Due to the war with China, Japan produced a large number of tanks. Although initially the Japanese used tanks to good effect in their campaigns, full-scale armored warfare did not occur in the Pacific and Southeast Asian theatres as it did in Europe, and tank development was neglected in favour of naval activities.

The best Japanese designs were never used in combat as they were kept back in expectation of defending the Japanese Home Islands.

Type 89 medium tank I-Go (Chi-Ro)

The Type 89 medium tank I-Go was a medium tank used by the Imperial Japanese Army from 1932 to 1942 in combat operations of the Second Sino-Japanese War, at Khalkhin Gol against the Soviet Union, and in WWII.

It weighed 14.10 tonnes, had a length of 5.73 m, a width of 2.15 m and a height of 2.56 m. It carried a crew of four - Commander/gunner, loader, driver and hull gunner.

Its armour ranged from 6 to 17 mm and it was armed with a 57 mm Type 90 gun with 100 rounds. Its secondary armament consisted of two 6.5 mm Type 91 machine gun (hull, turret rear).

The Chi-Ro was powered by a Mitsubishi A6120VD air-cooled inline 6-cylinder diesel engine and had an operational range of 170 km. It had a top speed of 26 km/h.

American Tanks

US tank doctrine in WWII emphasized that American tanks should avoid fighting enemy tanks. Killing enemy tanks would be left to anti-tank units, equipped with AT guns and purpose-built tank destroyers.

The M4 Sherman was to be used to support the infantry and to break holes in the enemy line and use their superior speed and maneuverability to outflank the enemy, cut off his supply lines, and hit vulnerable targets like artillery and supply dumps.

M3 Stuart

The M3 Stuart, officially Light Tank, M3, was an American light tank of World War II. It was supplied to British and Commonwealth forces under lend-lease prior to the entry of the U.S. into the war. The British nicknamed the tank the “Honey Tank”.

Thereafter, it was used by U.S. and Allied forces until the end of the war.

It weighed 15.19 tonnes had a length of 4.84 m, a width of 2.23 m and a height of 2.26 m. It carried a crew of four - Commander, gunner, driver, assistant driver.

Its armour ranged from 9.5 to 63.5 mm and it was armed with a 37 mm M6 gun with 147 rounds. It had three 7.62 mm Browning M1919A4 machine guns with 6,750 rounds.

The Stuart was powered by twin Cadillac Series 42 220 hp. It had an operational range of 160 km and a top speed of 58 km/h on road.

M4 Sherman

The M4 Sherman was the most numerous battle medium tank used by the United States and some of the other Western Allies in WWII.

The M4 Sherman proved to be reliable, relatively cheap to produce and available in great numbers.

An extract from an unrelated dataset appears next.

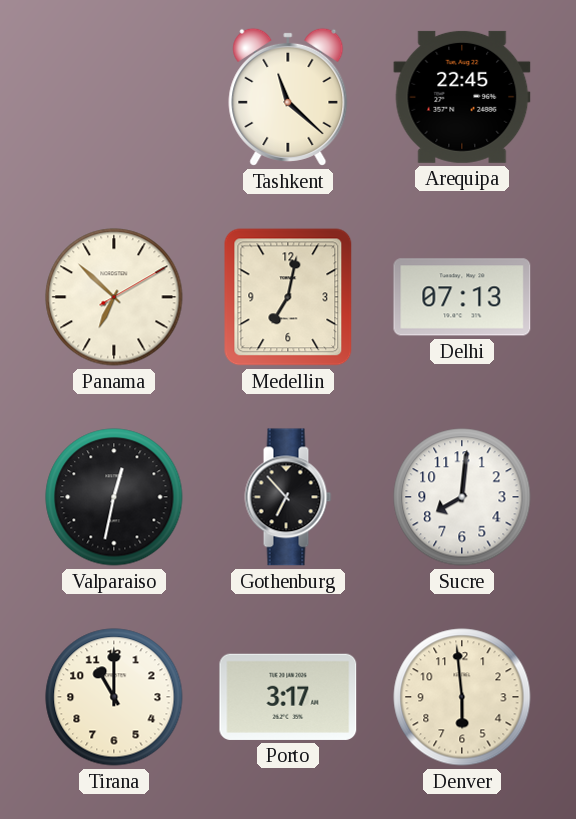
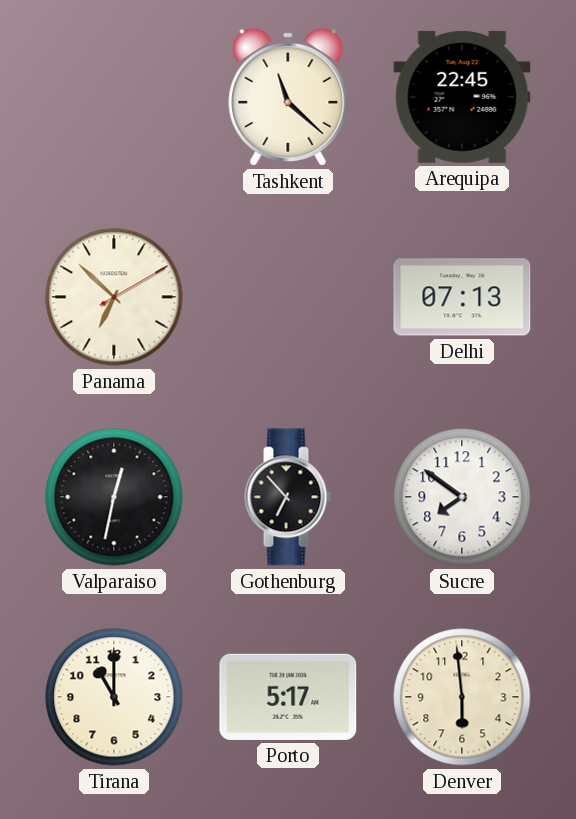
Medellin: 7:02 -> none
Sucre: 8:01 -> 7:51
Porto: 3:17 -> 5:17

Thousands were distributed through the Lend-Lease program to the British Commonwealth and Soviet Union. It served in the US Military from 1942 to 1957 and was produced in numerous variants.

It weighed 33.4 tonnes, had a length of 5.84 m, a width of 2.62 m and a height of 2.74 m. It carried a crew of five - Commander, gunner, loader, driver, assistant driver/bow gunner.

The Sherman’s armour ranged from a minimum of 12.7 mm to 177.8 mm. It was armed with a 76 mm gun with 71 rounds. Its secondary armament consisted of a  .50 caliber Browning M2HB machine gun (300–600 rounds) and two .30 caliber Browning M1919A4 machine guns (6,000–6,750 rounds).

It was powered by a Chrysler A57 30 cylinder gasoline engine; 370 hp. It had an operational range of 241 km on road and a top speed of 48 km/h.

After World War II, Shermans were supplied to some NATO armies; Shermans were used by U.S. and allied forces in the Korean War.